**Exercise**
When you reach the line with "https://scholar.stjohns.edu/thereadingprofessor/vol45/iss1/7 4" in the data below, begin printing lines exactly, and stop once the line with "safety of pupils | 6 |" has been printed.

☆ ☆ ☆

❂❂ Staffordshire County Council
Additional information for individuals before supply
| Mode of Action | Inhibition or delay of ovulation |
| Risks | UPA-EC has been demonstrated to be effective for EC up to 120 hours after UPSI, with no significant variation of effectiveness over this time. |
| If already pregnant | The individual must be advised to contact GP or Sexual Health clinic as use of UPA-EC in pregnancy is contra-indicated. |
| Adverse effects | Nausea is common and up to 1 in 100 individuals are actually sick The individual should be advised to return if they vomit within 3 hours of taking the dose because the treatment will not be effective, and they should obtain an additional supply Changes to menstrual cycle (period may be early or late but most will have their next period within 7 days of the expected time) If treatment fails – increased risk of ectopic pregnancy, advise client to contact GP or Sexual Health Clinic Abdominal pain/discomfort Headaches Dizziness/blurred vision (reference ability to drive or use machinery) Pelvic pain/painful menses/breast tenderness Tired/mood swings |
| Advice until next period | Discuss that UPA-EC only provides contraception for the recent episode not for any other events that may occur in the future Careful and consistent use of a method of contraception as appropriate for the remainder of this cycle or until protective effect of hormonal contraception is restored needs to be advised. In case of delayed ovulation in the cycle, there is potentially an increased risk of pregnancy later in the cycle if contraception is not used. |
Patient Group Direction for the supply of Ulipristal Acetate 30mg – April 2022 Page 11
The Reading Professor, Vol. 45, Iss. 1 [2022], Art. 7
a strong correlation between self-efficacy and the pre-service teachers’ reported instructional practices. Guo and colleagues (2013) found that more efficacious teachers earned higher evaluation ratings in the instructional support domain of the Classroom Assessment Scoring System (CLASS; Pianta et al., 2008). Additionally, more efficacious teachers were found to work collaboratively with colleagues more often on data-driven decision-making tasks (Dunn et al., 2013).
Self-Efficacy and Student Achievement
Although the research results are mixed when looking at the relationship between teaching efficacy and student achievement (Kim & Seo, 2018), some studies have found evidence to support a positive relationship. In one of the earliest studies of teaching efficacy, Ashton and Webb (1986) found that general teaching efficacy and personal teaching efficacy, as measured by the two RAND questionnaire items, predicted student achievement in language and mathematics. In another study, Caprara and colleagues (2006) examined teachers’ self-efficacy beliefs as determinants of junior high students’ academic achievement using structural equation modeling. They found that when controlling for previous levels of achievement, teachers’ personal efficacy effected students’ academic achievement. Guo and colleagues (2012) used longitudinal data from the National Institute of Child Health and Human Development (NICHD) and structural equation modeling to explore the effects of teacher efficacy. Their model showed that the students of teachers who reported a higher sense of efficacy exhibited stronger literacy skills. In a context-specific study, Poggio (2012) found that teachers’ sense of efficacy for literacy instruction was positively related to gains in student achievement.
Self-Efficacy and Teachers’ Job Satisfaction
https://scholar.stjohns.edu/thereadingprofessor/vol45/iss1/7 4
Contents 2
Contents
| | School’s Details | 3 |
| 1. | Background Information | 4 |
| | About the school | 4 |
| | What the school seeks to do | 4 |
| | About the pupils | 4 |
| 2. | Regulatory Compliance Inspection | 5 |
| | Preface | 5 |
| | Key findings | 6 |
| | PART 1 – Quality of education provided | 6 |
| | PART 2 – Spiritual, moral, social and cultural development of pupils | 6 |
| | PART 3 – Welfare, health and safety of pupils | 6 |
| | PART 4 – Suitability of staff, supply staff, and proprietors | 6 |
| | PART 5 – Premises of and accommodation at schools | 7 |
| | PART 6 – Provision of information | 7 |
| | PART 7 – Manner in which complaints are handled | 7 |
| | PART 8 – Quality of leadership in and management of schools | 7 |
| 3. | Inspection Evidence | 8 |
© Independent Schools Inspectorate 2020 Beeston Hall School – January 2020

☆ ☆ ☆

**Answer area**
https://scholar.stjohns.edu/thereadingprofessor/vol45/iss1/7 4
Contents 2
Contents
| | School’s Details | 3 |
| 1. | Background Information | 4 |
| | About the school | 4 |
| | What the school seeks to do | 4 |
| | About the pupils | 4 |
| 2. | Regulatory Compliance Inspection | 5 |
| | Preface | 5 |
| | Key findings | 6 |
| | PART 1 – Quality of education provided | 6 |
| | PART 2 – Spiritual, moral, social and cultural development of pupils | 6 |
| | PART 3 – Welfare, health and safety of pupils | 6 |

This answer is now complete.